In 1985, ‘Young Sherlock Holmes’ featured the first completely computer-generated character: a stained glass knight that leaped from its window to engage in a duel. It was a fantastic accomplishment from the wizards at Industrial Light and Magic, and opened the floodgates for computer animation in motion pictures.
Now, two decades later, comes ‘Robots,’ the newest completely computer-generated effort from Chris Wedge and Carlos Saldanha, the minds behind 2002’s ‘Ice Age.’ It is an astonishing achievement in computer animation, on par with top-tier photo-realistic effects but with a stylistic flair all its own. If you like your eye candy then read no further and go see ‘Robots’ now. Lucky for us, there’s much more to ‘Robots’ than good looks.

[Tasks to carry out]:
**1.** Rewrite the paragraph beginning "In 1985" from the review of the film 'Robots' above as a shorter paragraph, keeping its main facts.
**2.** Carry the review of the film 'Robots' above forward from its final sentence.

[Listed entries]:
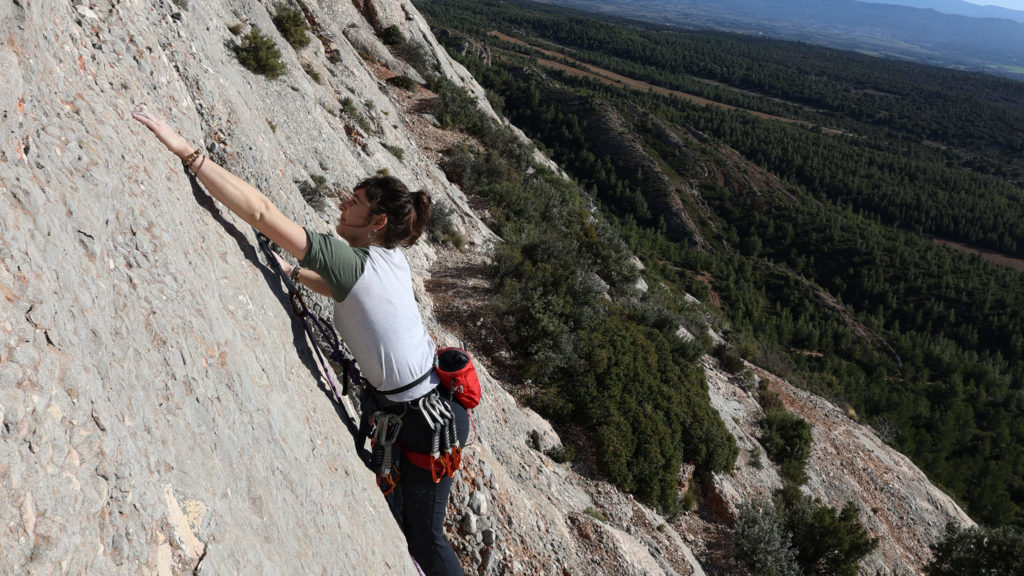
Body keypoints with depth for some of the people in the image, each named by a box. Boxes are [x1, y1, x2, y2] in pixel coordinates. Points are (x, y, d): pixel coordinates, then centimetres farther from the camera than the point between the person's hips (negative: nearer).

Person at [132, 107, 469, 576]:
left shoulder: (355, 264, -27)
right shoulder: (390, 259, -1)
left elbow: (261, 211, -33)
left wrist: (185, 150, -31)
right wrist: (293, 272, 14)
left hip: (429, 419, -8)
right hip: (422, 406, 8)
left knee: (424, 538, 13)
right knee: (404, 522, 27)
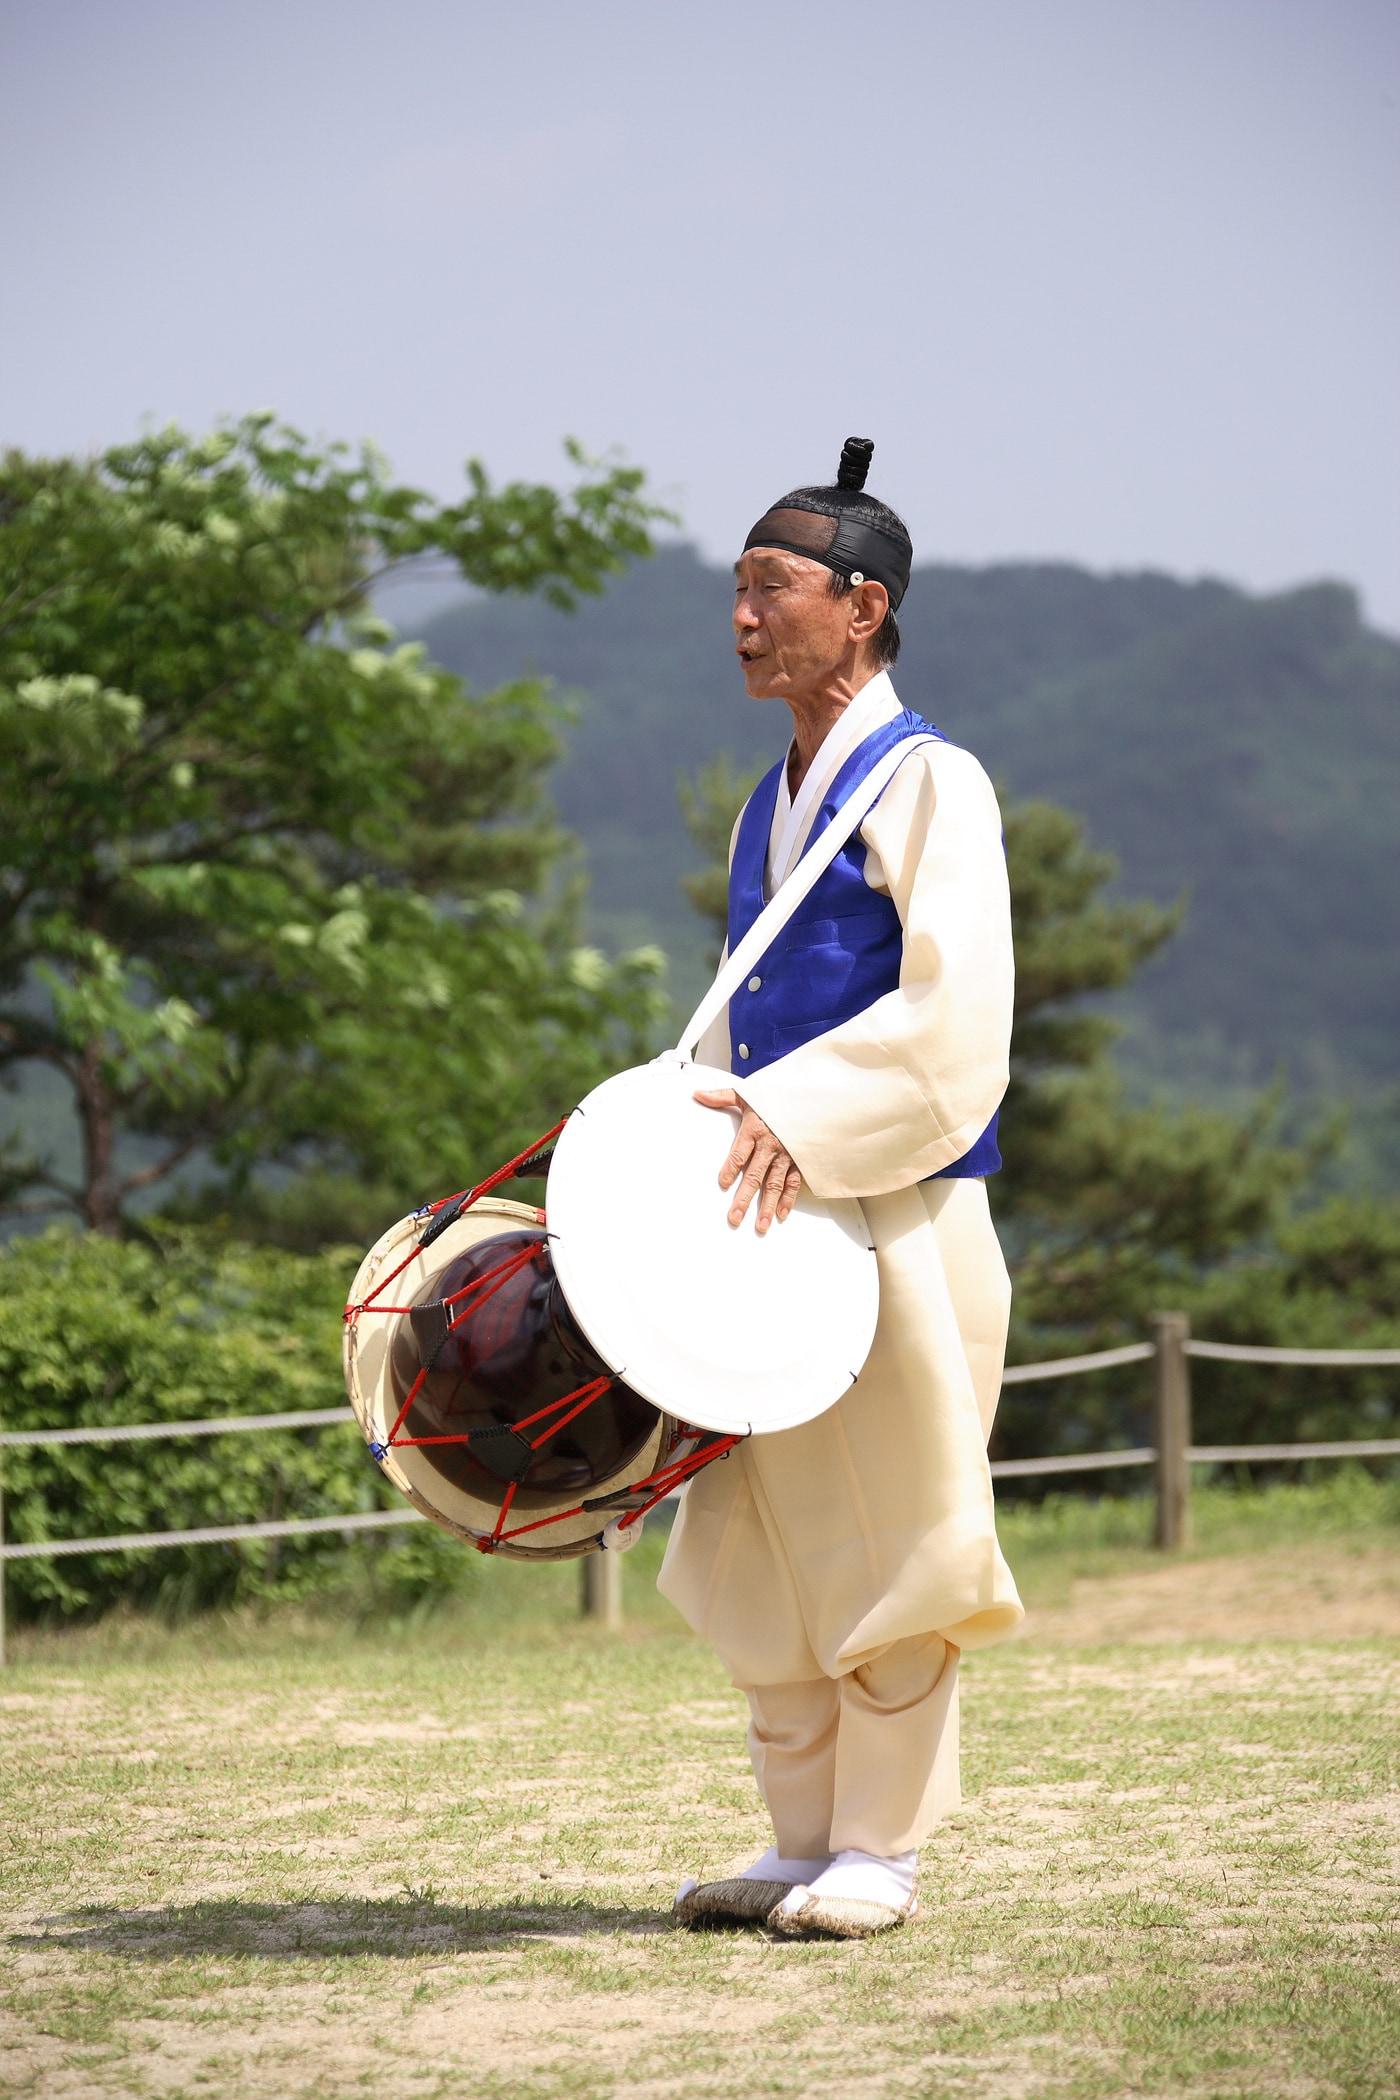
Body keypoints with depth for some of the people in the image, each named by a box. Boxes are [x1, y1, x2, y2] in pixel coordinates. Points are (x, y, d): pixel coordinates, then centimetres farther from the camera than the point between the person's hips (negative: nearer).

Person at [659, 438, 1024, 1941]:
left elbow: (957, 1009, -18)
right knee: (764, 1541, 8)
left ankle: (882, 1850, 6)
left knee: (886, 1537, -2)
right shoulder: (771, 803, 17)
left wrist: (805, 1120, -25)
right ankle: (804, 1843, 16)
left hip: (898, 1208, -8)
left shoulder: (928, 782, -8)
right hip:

[Answers for the exercise]:
**1.** The 1985 film 'Young Sherlock Holmes' introduced the first fully computer-generated character, a stained glass knight that leaped from its window to duel. Created by Industrial Light and Magic, it opened the way for computer animation in motion pictures.

**2.**
The plot is generic enough: Rodney Copperbottom (Ewan McGregor) heads from his small-town home into the bustle of Robot City to meet his idol, Bigweld (Mel Brooks). When he arrives, he finds that Bigweld has been supplanted by Ratchet (Greg Kinnear), who stops production of Bigweld’s cheap replacement parts in favor of more expensive upgrades. Ratchet wants robots to pay more for their repairs so that he can make more money, and he’s willing to turn any robot that can’t afford repairs into scrap. Rodney refuses to stand for this and, with the help of Fender (Robin Williams), a group of misfit robots, and Bigweld loyalist Cappy (Halle Berry), he defeats the evil Ratchet and Madame Gasket (Jim Broadbent). Order is restored, Rodney’s ailing father and all of Robot City are saved, and everyone lives happily ever after. Though the basics of the plot could fit any number of movies, it is really nothing more than a framework for the wit and warmth that ‘Robots’ lavishes on its audience.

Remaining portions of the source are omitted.